- _TEXT_

I'm having a friendly debate with a developer about a situation where users are logging in and accessing documents in a web application. When we load the document for the user to view, we have the userID in session and the documentID that may be passed via QueryString.

To prevent the user from modifying the documentID on the QueryString, I propose that the stored procedure that loads the document take the UserId as a parameter to validate rights to the document.

My developer friend suggests that we run a separate procedure to determine access rights to the document earlier in the page and just run a procedure to grab the document when the document should be shown.

Are we missing something? Which is most efficient and safe? I thought passing the UserId with the DocID into one procedure call to check rights and pull the document was a more efficient solution.

+1  A: 

The userID should be a session variable. Right. Pass the documentID in the querystring. Yup.

Assuming the documents are stored in the database, I would have a table for permissions: a recordID a userID and a documentID. You do a join with this table when calling up the document. If you don't get a result, you don't get the document. Index it all nicely and it will be fast.

Diodeus
+2  A: 

I propose that the stored procedure that loads the document take the UserId as a parameter to validate rights to the document.

I think this is the way to go. If for no other reason than it's safer. If you reuse this proc, and then forget to check the access - you've opened a big hole. This way it's apparent and baked in that you can't get to the doc unless you have access.

Tom Ritter
+1  A: 

Strictly from a performance perspective, passing the UserID along with the DocumentID into one stored procedure would be best. You only have one round trip to the database server. Also, as others have pointed out, if you will be retrieving this document from other pages or applications, if you use the same stored procedure, you insure that you are not bypassing the security to do so.

- _DATA SEGMENT_
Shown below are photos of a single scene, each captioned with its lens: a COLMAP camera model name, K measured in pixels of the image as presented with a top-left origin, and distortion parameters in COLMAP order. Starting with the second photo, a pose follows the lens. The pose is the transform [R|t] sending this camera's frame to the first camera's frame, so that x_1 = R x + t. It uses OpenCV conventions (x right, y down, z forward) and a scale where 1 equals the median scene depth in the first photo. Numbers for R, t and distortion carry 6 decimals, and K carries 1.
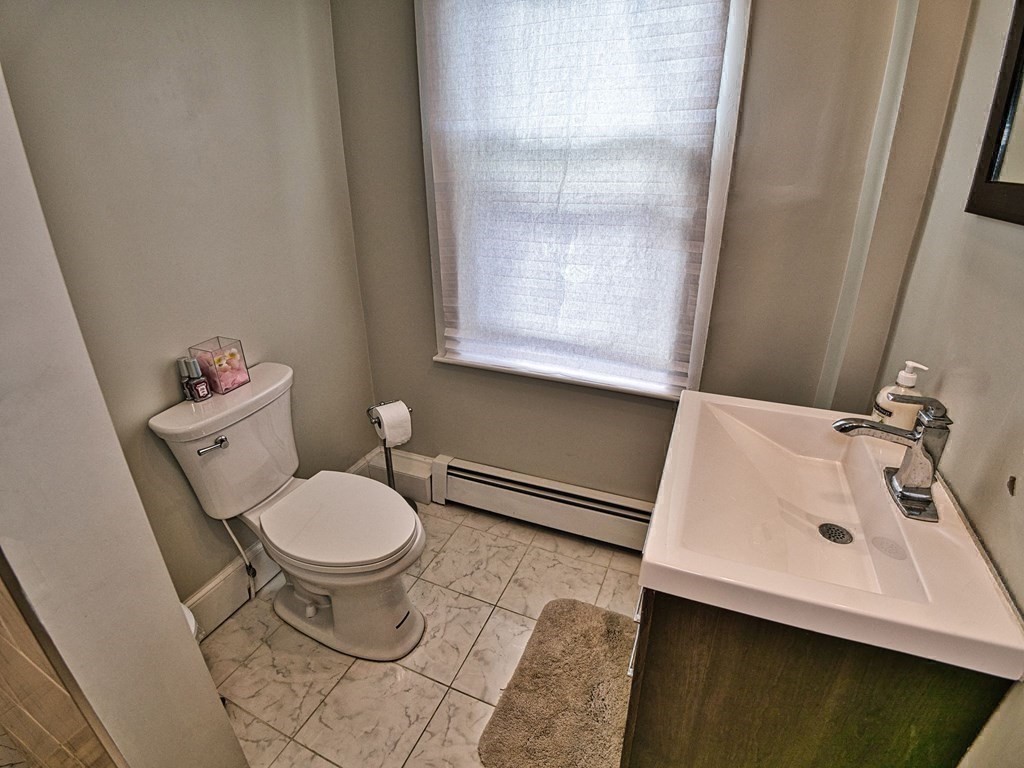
lens RADIAL K [[500.1, 0, 511.1], [0, 500.1, 377.2], [0, 0, 1]] dist [-0.030537, -0.019989]
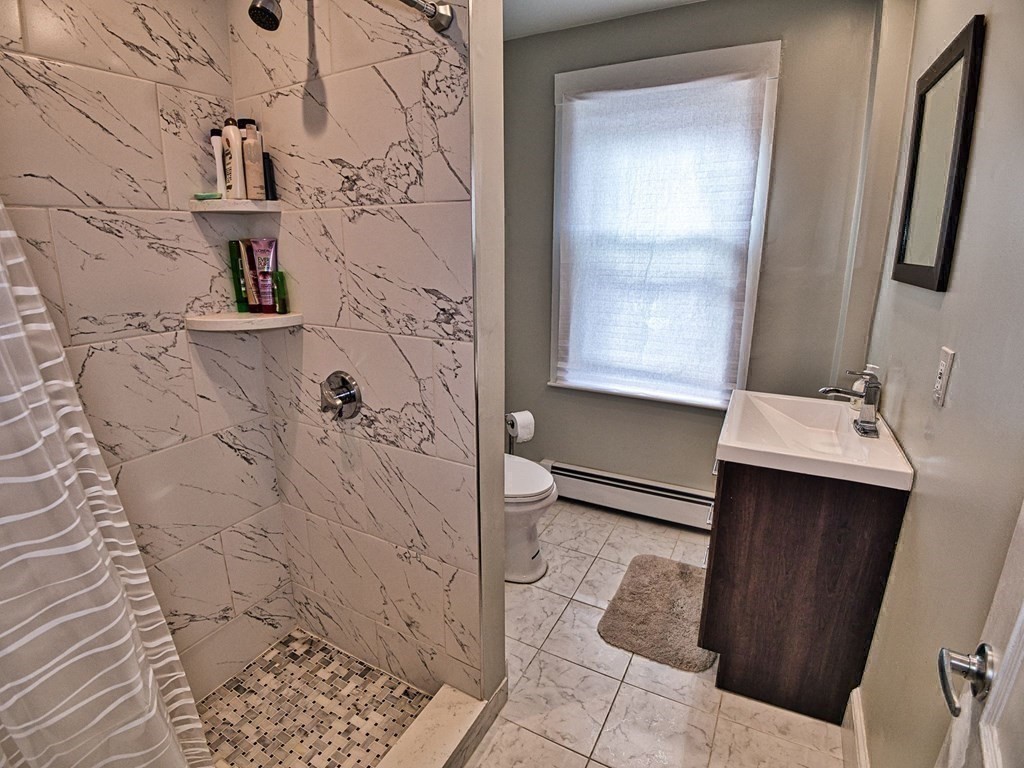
lens RADIAL K [[500.1, 0, 511.1], [0, 500.1, 377.2], [0, 0, 1]] dist [-0.030537, -0.019989]
pose [[0.996700, 0.030418, -0.075256, -0.196931], [-0.041246, 0.988306, -0.146802, 0.198581], [0.069911, 0.149421, 0.986299, -0.497176]]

- _EXERCISE REQUIREMENTS_
In the text on checking document access rights, what performance advantage does the last reply give for passing the UserID and DocumentID into one stored procedure?

- _TASK RESULT_
It requires only one round trip to the database server.